Stored data entries
■ ■ ■ ■ ■ ■ ■
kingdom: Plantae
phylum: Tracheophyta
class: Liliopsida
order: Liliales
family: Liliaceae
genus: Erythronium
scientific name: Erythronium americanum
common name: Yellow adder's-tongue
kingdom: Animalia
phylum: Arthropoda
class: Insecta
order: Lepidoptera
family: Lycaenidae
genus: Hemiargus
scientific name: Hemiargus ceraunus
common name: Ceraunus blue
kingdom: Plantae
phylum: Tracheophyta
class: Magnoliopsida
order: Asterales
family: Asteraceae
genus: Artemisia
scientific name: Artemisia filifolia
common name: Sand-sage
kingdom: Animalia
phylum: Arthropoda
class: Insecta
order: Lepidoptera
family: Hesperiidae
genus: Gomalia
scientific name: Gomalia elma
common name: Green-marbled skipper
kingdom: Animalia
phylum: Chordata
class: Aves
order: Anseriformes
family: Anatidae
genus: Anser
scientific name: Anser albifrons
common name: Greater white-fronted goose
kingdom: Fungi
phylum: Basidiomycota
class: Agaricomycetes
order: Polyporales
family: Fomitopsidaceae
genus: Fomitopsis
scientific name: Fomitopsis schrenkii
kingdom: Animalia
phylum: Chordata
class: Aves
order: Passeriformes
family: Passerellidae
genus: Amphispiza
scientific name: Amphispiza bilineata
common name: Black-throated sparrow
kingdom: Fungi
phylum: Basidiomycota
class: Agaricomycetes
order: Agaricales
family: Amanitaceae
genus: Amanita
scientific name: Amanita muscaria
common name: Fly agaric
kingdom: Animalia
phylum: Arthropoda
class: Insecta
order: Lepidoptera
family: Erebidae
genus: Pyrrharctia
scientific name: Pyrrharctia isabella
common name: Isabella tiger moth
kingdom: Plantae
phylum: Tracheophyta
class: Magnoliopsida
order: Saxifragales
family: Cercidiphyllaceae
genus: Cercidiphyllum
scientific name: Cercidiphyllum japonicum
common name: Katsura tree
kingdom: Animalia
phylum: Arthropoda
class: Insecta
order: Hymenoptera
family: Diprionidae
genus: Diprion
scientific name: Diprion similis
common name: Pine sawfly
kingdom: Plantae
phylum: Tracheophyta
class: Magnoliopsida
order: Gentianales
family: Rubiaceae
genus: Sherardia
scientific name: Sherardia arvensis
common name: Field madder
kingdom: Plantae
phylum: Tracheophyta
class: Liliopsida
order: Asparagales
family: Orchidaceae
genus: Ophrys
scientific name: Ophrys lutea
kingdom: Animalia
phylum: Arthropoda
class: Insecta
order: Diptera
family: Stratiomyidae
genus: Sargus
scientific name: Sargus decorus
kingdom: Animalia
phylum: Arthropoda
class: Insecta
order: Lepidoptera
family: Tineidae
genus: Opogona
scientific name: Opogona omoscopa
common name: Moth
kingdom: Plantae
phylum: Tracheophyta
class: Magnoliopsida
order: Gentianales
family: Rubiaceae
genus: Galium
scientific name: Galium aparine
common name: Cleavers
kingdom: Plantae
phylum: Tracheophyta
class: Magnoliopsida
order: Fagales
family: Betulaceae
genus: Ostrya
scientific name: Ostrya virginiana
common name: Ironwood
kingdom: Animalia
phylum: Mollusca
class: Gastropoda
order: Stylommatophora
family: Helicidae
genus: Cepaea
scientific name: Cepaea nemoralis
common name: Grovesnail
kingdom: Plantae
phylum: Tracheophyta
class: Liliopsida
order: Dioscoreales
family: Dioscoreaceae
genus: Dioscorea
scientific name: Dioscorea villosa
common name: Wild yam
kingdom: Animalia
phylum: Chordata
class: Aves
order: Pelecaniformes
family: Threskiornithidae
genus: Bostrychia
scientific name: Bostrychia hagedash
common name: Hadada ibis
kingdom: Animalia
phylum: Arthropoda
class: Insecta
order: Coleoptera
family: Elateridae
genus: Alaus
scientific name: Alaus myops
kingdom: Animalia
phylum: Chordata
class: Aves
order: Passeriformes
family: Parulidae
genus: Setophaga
■ ■ ■ ■ ■ ■ ■
## [Exercise brief]
Starting with the line containing "order: Liliales" and going on through the line containing "scientific name: Gomalia elma", write those lines out again with every "common name" substituted by "vernacular name" and everything else kept the same.

## [Response]
order: Liliales
family: Liliaceae
genus: Erythronium
scientific name: Erythronium americanum
vernacular name: Yellow adder's-tongue
kingdom: Animalia
phylum: Arthropoda
class: Insecta
order: Lepidoptera
family: Lycaenidae
genus: Hemiargus
scientific name: Hemiargus ceraunus
vernacular name: Ceraunus blue
kingdom: Plantae
phylum: Tracheophyta
class: Magnoliopsida
order: Asterales
family: Asteraceae
genus: Artemisia
scientific name: Artemisia filifolia
vernacular name: Sand-sage
kingdom: Animalia
phylum: Arthropoda
class: Insecta
order: Lepidoptera
family: Hesperiidae
genus: Gomalia
scientific name: Gomalia elma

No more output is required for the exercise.